With Andrew Stern’s help, US executes holistic rebuilding approach in Haiti

    Andrew Stern, global operating partner at Dalberg Global Development Advisors. Photo by: personal collection

    The U.S. State Department hired New York-based consultancy firm Dalberg Global Development Advisors to define an investment strategy for post-earthquake Haiti. As a global operating partner for the firm, Andrew Stern has been embedded with the U.S. team in Port-au-Prince, where he coordinates a holistic approach to reconstruction, pulling together efforts from the U.S. Agency for International Development and the Centers for Disease Control and Prevention to work on health issues, for instance.

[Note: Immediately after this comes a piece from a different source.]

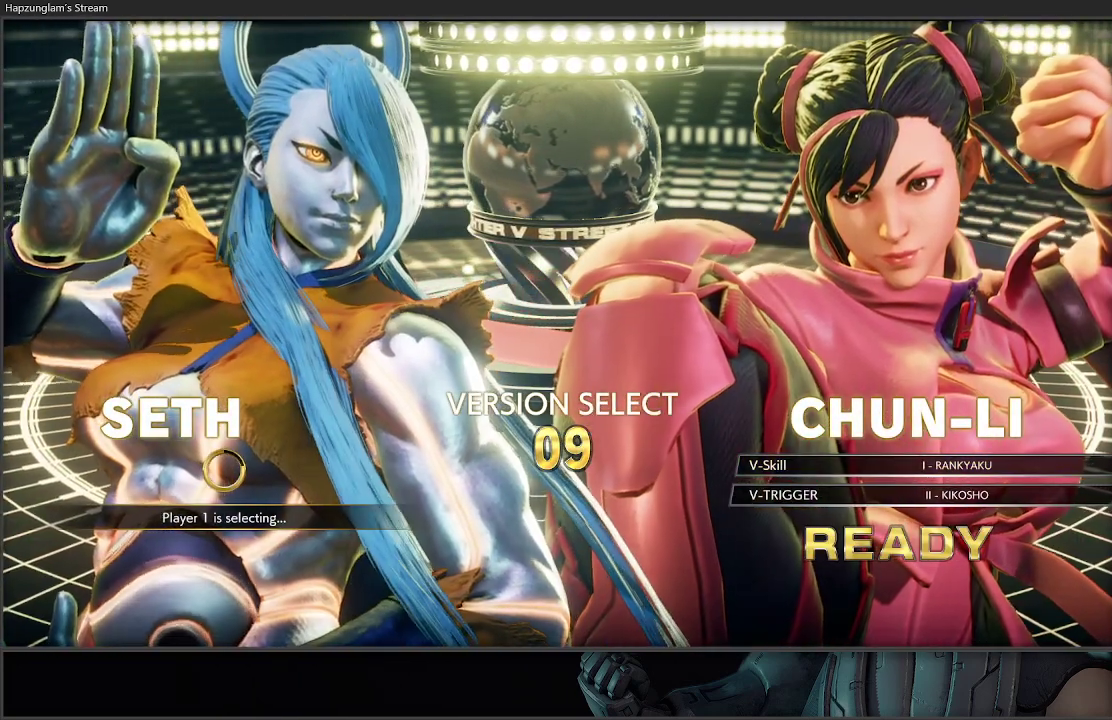
{"buttons": [], "left_stick": "left", "right_stick": "center", "events": [[33, "left_stick", "left"], [117, "left_stick", "right"], [233, "left_stick", "left"], [350, "left_stick", "right"], [450, "left_stick", "left"]]}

    “Congress has approved the supplemental budget,” Stern said. “What we’re hoping for is quick implementation of close to $1 billion and results on the ground. That’s something I’ve been working on in the last six months.”

    Dalberg’s priority going forward, Stern said, is to deepen its development impact, measure what’s really being accomplished and launch other business to implement solutions.

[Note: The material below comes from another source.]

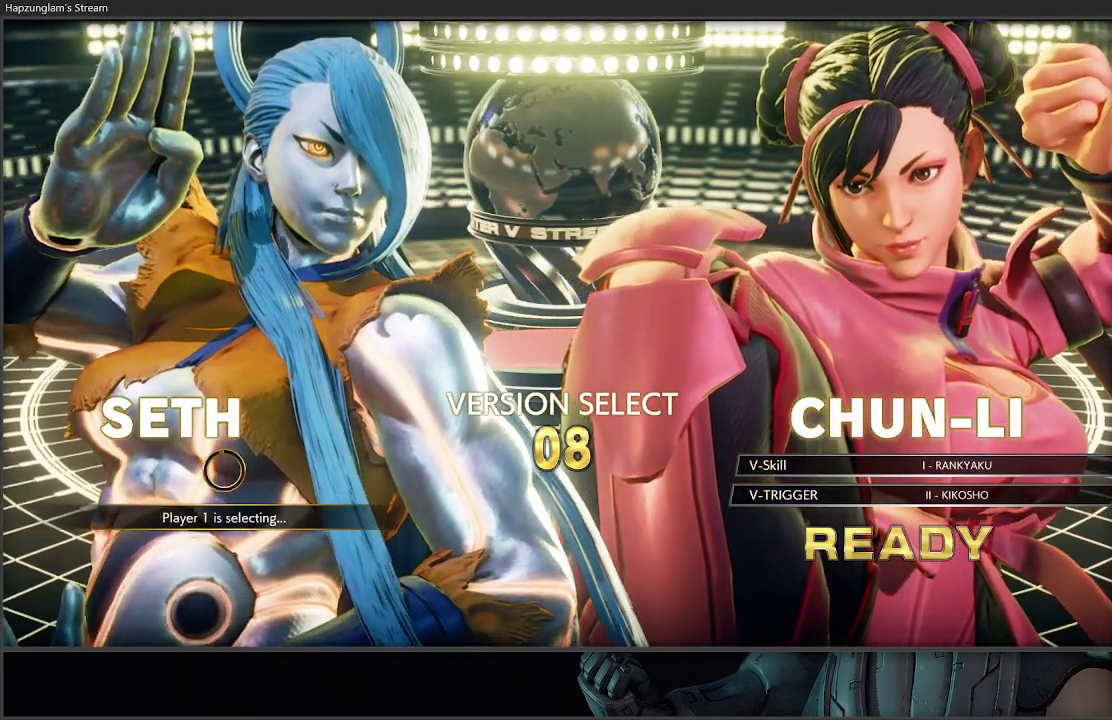
{"buttons": [], "left_stick": "right", "right_stick": "center", "events": [[67, "left_stick", "right"], [167, "left_stick", "up-left"], [267, "left_stick", "right"], [367, "left_stick", "left"], [467, "left_stick", "right"]]}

    Stern has had his own successes as an innovator and has particular expertise in the areas of health, enterprise development and microfinance. He helped to design and launch the Aspen Network of Development Entrepreneurs, a program at the Aspen Institute that supports organizations which invest in and build small and growing businesses in developing countries. He also co-chairs the international board of mothers2mothers, a South African nonprofit focused on preventing mother-to-child HIV transmissions.

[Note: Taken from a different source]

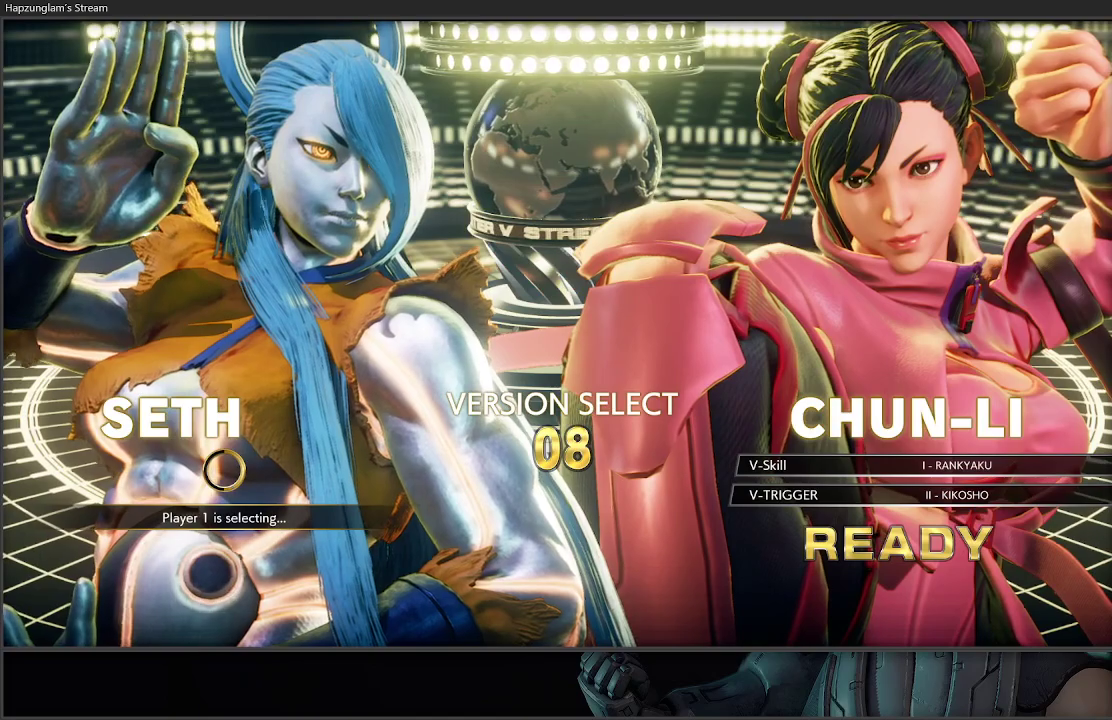
{"buttons": [], "left_stick": "center", "right_stick": "center", "events": [[50, "left_stick", "center"]]}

    “To see social enterprises that really can scale is one of the great challenges, and I feel really satisfied to have worked with two of them that show a path to growth and scalability,” he said.

    Dalberg’s assignment in Haiti already concluded, and Stern will transition to a new mission.

    “As consultants, we move around quickly,” he said. “The first thing I try to do is get as smart as possible. That’s reading as much as possible, talking to as many people as possible, and trying to understand the different decision makers and the dynamics of leadership.”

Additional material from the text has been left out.